Assignment: Nothing in the listing may be skipped; transcribe all of it as written.

Source information:
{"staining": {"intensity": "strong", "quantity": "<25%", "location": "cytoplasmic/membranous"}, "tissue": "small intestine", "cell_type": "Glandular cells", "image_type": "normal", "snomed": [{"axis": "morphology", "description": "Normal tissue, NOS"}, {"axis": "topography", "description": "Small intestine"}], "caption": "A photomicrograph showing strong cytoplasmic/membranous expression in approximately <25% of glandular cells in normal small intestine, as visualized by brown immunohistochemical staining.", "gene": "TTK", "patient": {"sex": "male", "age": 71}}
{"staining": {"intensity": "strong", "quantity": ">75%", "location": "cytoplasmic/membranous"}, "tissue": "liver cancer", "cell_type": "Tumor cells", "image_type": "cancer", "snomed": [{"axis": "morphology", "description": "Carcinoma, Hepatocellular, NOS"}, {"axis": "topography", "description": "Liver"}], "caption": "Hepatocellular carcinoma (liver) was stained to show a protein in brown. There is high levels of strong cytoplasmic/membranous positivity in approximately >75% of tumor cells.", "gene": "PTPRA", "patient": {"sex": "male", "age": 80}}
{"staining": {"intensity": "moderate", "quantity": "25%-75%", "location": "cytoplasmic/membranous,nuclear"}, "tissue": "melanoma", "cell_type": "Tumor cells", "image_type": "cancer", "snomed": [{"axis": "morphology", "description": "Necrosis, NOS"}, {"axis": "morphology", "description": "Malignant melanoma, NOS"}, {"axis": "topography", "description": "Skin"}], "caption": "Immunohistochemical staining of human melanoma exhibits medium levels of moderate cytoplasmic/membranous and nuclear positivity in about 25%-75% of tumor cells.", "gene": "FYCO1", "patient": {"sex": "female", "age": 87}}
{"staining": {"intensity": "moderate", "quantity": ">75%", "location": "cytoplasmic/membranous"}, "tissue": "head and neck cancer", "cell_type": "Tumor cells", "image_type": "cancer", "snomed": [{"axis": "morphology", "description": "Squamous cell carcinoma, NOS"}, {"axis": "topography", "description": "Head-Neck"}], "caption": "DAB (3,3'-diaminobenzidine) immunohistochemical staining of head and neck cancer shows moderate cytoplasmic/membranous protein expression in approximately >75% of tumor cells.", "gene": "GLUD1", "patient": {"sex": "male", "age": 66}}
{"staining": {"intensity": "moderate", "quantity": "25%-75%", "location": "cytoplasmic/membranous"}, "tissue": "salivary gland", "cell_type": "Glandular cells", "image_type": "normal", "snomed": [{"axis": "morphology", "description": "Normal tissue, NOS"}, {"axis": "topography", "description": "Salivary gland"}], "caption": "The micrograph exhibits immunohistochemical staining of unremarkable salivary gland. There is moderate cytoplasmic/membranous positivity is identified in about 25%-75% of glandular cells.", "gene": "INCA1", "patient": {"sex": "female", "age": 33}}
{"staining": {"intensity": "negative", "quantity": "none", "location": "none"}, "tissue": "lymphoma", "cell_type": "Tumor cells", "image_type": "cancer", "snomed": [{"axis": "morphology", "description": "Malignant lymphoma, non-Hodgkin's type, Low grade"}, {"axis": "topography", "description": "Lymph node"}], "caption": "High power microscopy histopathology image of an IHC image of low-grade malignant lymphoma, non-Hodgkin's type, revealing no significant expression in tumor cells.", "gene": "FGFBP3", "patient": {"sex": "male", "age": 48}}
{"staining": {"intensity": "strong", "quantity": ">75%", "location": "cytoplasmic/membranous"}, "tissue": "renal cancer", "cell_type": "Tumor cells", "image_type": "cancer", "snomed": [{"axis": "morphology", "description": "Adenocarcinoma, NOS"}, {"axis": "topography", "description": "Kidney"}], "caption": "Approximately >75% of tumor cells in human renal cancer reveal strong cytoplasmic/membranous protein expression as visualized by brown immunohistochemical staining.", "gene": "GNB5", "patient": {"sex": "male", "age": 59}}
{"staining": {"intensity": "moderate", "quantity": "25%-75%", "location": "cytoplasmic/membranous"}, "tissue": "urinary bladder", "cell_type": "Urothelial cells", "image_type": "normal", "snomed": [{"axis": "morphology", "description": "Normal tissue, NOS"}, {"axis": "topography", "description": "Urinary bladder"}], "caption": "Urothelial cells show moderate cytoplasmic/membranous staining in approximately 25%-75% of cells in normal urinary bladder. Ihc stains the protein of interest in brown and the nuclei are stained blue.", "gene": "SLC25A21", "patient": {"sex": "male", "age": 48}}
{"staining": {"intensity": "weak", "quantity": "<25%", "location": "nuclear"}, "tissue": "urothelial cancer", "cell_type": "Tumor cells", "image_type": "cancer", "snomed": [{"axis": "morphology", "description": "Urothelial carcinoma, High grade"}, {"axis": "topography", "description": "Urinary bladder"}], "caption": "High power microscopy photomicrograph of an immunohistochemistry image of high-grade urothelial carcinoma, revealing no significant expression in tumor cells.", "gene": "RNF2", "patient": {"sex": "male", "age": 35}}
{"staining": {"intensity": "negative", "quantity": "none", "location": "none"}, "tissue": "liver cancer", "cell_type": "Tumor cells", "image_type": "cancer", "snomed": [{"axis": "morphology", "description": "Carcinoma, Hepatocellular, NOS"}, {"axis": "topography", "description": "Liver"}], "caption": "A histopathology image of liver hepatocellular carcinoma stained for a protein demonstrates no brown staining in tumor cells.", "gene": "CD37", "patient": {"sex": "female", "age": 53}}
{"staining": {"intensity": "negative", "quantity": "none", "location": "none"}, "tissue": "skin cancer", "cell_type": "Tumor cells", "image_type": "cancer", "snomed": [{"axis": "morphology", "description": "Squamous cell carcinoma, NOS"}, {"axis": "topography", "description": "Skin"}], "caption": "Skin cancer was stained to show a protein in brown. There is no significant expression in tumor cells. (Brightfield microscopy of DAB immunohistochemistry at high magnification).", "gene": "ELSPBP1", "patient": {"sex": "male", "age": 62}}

Solution below:
{"staining": {"intensity": "strong", "quantity": "<25%", "location": "cytoplasmic/membranous"}, "tissue": "small intestine", "cell_type": "Glandular cells", "image_type": "normal", "snomed": [{"axis": "morphology", "description": "Normal tissue, NOS"}, {"axis": "topography", "description": "Small intestine"}], "caption": "A photomicrograph showing strong cytoplasmic/membranous expression in approximately <25% of glandular cells in normal small intestine, as visualized by brown immunohistochemical staining.", "gene": "TTK", "patient": {"sex": "male", "age": 71}}
{"staining": {"intensity": "strong", "quantity": ">75%", "location": "cytoplasmic/membranous"}, "tissue": "liver cancer", "cell_type": "Tumor cells", "image_type": "cancer", "snomed": [{"axis": "morphology", "description": "Carcinoma, Hepatocellular, NOS"}, {"axis": "topography", "description": "Liver"}], "caption": "Hepatocellular carcinoma (liver) was stained to show a protein in brown. There is high levels of strong cytoplasmic/membranous positivity in approximately >75% of tumor cells.", "gene": "PTPRA", "patient": {"sex": "male", "age": 80}}
{"staining": {"intensity": "moderate", "quantity": "25%-75%", "location": "cytoplasmic/membranous,nuclear"}, "tissue": "melanoma", "cell_type": "Tumor cells", "image_type": "cancer", "snomed": [{"axis": "morphology", "description": "Necrosis, NOS"}, {"axis": "morphology", "description": "Malignant melanoma, NOS"}, {"axis": "topography", "description": "Skin"}], "caption": "Immunohistochemical staining of human melanoma exhibits medium levels of moderate cytoplasmic/membranous and nuclear positivity in about 25%-75% of tumor cells.", "gene": "FYCO1", "patient": {"sex": "female", "age": 87}}
{"staining": {"intensity": "moderate", "quantity": ">75%", "location": "cytoplasmic/membranous"}, "tissue": "head and neck cancer", "cell_type": "Tumor cells", "image_type": "cancer", "snomed": [{"axis": "morphology", "description": "Squamous cell carcinoma, NOS"}, {"axis": "topography", "description": "Head-Neck"}], "caption": "DAB (3,3'-diaminobenzidine) immunohistochemical staining of head and neck cancer shows moderate cytoplasmic/membranous protein expression in approximately >75% of tumor cells.", "gene": "GLUD1", "patient": {"sex": "male", "age": 66}}
{"staining": {"intensity": "moderate", "quantity": "25%-75%", "location": "cytoplasmic/membranous"}, "tissue": "salivary gland", "cell_type": "Glandular cells", "image_type": "normal", "snomed": [{"axis": "morphology", "description": "Normal tissue, NOS"}, {"axis": "topography", "description": "Salivary gland"}], "caption": "The micrograph exhibits immunohistochemical staining of unremarkable salivary gland. There is moderate cytoplasmic/membranous positivity is identified in about 25%-75% of glandular cells.", "gene": "INCA1", "patient": {"sex": "female", "age": 33}}
{"staining": {"intensity": "negative", "quantity": "none", "location": "none"}, "tissue": "lymphoma", "cell_type": "Tumor cells", "image_type": "cancer", "snomed": [{"axis": "morphology", "description": "Malignant lymphoma, non-Hodgkin's type, Low grade"}, {"axis": "topography", "description": "Lymph node"}], "caption": "High power microscopy histopathology image of an IHC image of low-grade malignant lymphoma, non-Hodgkin's type, revealing no significant expression in tumor cells.", "gene": "FGFBP3", "patient": {"sex": "male", "age": 48}}
{"staining": {"intensity": "strong", "quantity": ">75%", "location": "cytoplasmic/membranous"}, "tissue": "renal cancer", "cell_type": "Tumor cells", "image_type": "cancer", "snomed": [{"axis": "morphology", "description": "Adenocarcinoma, NOS"}, {"axis": "topography", "description": "Kidney"}], "caption": "Approximately >75% of tumor cells in human renal cancer reveal strong cytoplasmic/membranous protein expression as visualized by brown immunohistochemical staining.", "gene": "GNB5", "patient": {"sex": "male", "age": 59}}
{"staining": {"intensity": "moderate", "quantity": "25%-75%", "location": "cytoplasmic/membranous"}, "tissue": "urinary bladder", "cell_type": "Urothelial cells", "image_type": "normal", "snomed": [{"axis": "morphology", "description": "Normal tissue, NOS"}, {"axis": "topography", "description": "Urinary bladder"}], "caption": "Urothelial cells show moderate cytoplasmic/membranous staining in approximately 25%-75% of cells in normal urinary bladder. Ihc stains the protein of interest in brown and the nuclei are stained blue.", "gene": "SLC25A21", "patient": {"sex": "male", "age": 48}}
{"staining": {"intensity": "weak", "quantity": "<25%", "location": "nuclear"}, "tissue": "urothelial cancer", "cell_type": "Tumor cells", "image_type": "cancer", "snomed": [{"axis": "morphology", "description": "Urothelial carcinoma, High grade"}, {"axis": "topography", "description": "Urinary bladder"}], "caption": "High power microscopy photomicrograph of an immunohistochemistry image of high-grade urothelial carcinoma, revealing no significant expression in tumor cells.", "gene": "RNF2", "patient": {"sex": "male", "age": 35}}
{"staining": {"intensity": "negative", "quantity": "none", "location": "none"}, "tissue": "liver cancer", "cell_type": "Tumor cells", "image_type": "cancer", "snomed": [{"axis": "morphology", "description": "Carcinoma, Hepatocellular, NOS"}, {"axis": "topography", "description": "Liver"}], "caption": "A histopathology image of liver hepatocellular carcinoma stained for a protein demonstrates no brown staining in tumor cells.", "gene": "CD37", "patient": {"sex": "female", "age": 53}}
{"staining": {"intensity": "negative", "quantity": "none", "location": "none"}, "tissue": "skin cancer", "cell_type": "Tumor cells", "image_type": "cancer", "snomed": [{"axis": "morphology", "description": "Squamous cell carcinoma, NOS"}, {"axis": "topography", "description": "Skin"}], "caption": "Skin cancer was stained to show a protein in brown. There is no significant expression in tumor cells. (Brightfield microscopy of DAB immunohistochemistry at high magnification).", "gene": "ELSPBP1", "patient": {"sex": "male", "age": 62}}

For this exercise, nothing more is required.